Recently, I had an interesting problem to solve. I needed to build a system that would receive a file on an endpoint and perform some computation for each line of the file. The computation requires an external API call and the creation of some records in the database. Simple enough, right? The fun part starts when we realize we are dealing with a file that can be tens of thousands of lines long.

Requirements

Our file is in a CSV format and looks something like this:

user_1,1
user_2,1
user_3,2

For each line, we have a user id and the number of copies we want of our record for each user. In this example, we want to generate one entry for user_1 and user_2 and two entries for user_3.

Had there not been a need to call a 3rd party API, we would be able to calculate how many records to generate and do a bulk insert of the records all at once. In this case, however, we need to individually process each line and make the relevant insertions.

The record we need to create in the database contains more information, but the relevant parts for our purposes are the unique record_id, so that we can query a record directly, the user_id, so we know to which user a records belongs to, a date to differentiate between multiple copies for the same user, and an api_id, returned from the external API call.

For the example above, we would get something along these lines:

1,user_1,20240624,api_1
2,user_2,20240624,api_2
3,user_3,20240624,api_3
4,user_3,20240625,api_4

To get the date field, we fetch the current date when the request to our service is made. For each additional record for a specific user, we increment one day.

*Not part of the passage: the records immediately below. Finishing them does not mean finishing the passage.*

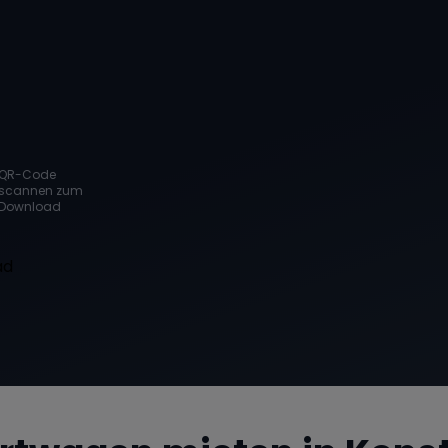
QR-Code
scannen zum
Download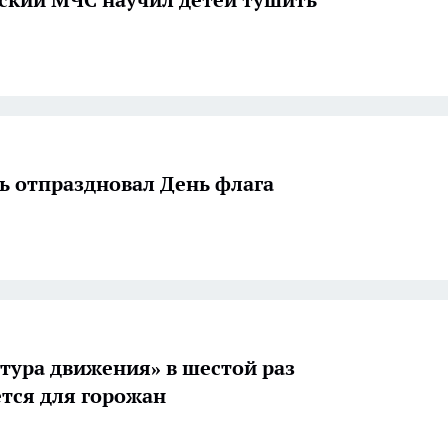
ь отпраздновал День флага
 движения» в шестой раз
тся для горожан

Calling our service multiple times with the same CSV input should be idempotent, as a way to prevent unnecessary computation for repeated inputs. If we had successfully parsed that CSV, there would be no need to run the entire process again. This means we need to keep track of repeated CSV inputs so we can discard them.

Rate limits

As we are using Elixir to build this service, our first instinct would be to spawn a process for each line of the CSV and have each process be responsible for the creation of their own record. This would be a good strategy but we are potentially spamming the API with thousands of concurrent requests. We also might hit some rate limits, or worse, cause an accidental shortage, so we need to be careful with our requests. Each request we make to the API takes around 3-5s for a response back, as it also needs to create some data on their end.

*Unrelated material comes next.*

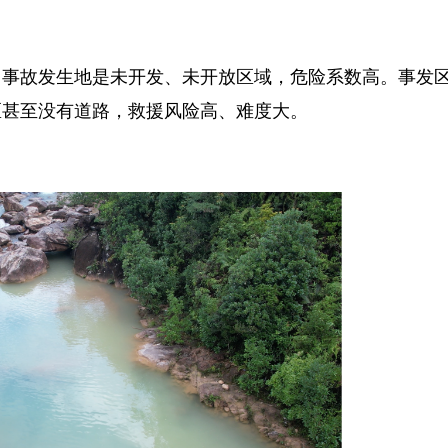
事故发生地是未开发、未开放区域，危险系数高。事发
地区甚至没有道路，救援风险高、难度大。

It is also crucial we ensure nothing goes wrong between the parsing of the CSV and the final creation of the records in our database, as we might run into some inconsistencies between the external API state and our records. If a request fails to create the external data, we can't allow our service to create a record for it. Likewise, if the external request is successful. However, if we fail the insertion of our own records we will also run into an inconsistent state and we need to recover from it.

Elixir and OTP

By taking advantage of OTP and the Elixir ecosystem, we can quickly build a prototype to validate our service. We start by creating a Phoenix API-only app. This system only needs to respond to API requests so we can skip all the HTML generation. Then, by using a CSV parser tool, like NimbleCSV, we can easily parse our CSV into an Elixir list. Now that we have a way to receive CSV files, we just need to iterate over it and make the required computations. And with the use of Supervisors, GenServers, and Tasks, we can quickly build a resilient and fault-tolerant system.

image

The Controller is only responsible for receiving the initial request, parsing the CSV into a list, and responding with a 202 Accepted response. Given the entire processing of a CSV might take some time, we don't want to leave the HTTP request waiting for a response.

If the parsing of the CSV is successful, a request is made to the Orchestrator process to, among other things, check if this input is not repeated. If it isn't, we then spawn a Batch Orchestrator process. This process is responsible for batching our input into manageable chunks and spawning, for each batch, an execution worker.

It's in this Batch Worker that lies the bulk of the work. This is where we make the calls to the external API and write our records into the database. This is also where we put our reconciliation logic to handle errors when calling the API or when an insert to the database fails.

After some adjustments and additional optimizations, namely improving logging and error recovery, we have our service ready for some initial tests.

Conclusion

This service was certainly an interesting exploration into how far we can go with just Elixir and OTP, without resorting too much to external dependencies. Being able to test and iterate a product quickly is one crucial aspect of software development. The sooner we can start using our product, the sooner we can find potential problems and make the necessary corrections. By choosing Elixir for this service, we were able to quickly build a prototype that allowed us to verify some of our initial assumptions.

The speed with which we managed to go from idea to production is a testament to the power of Elixir and its ecosystem and one of the reasons we chose it as one of our tools for building products.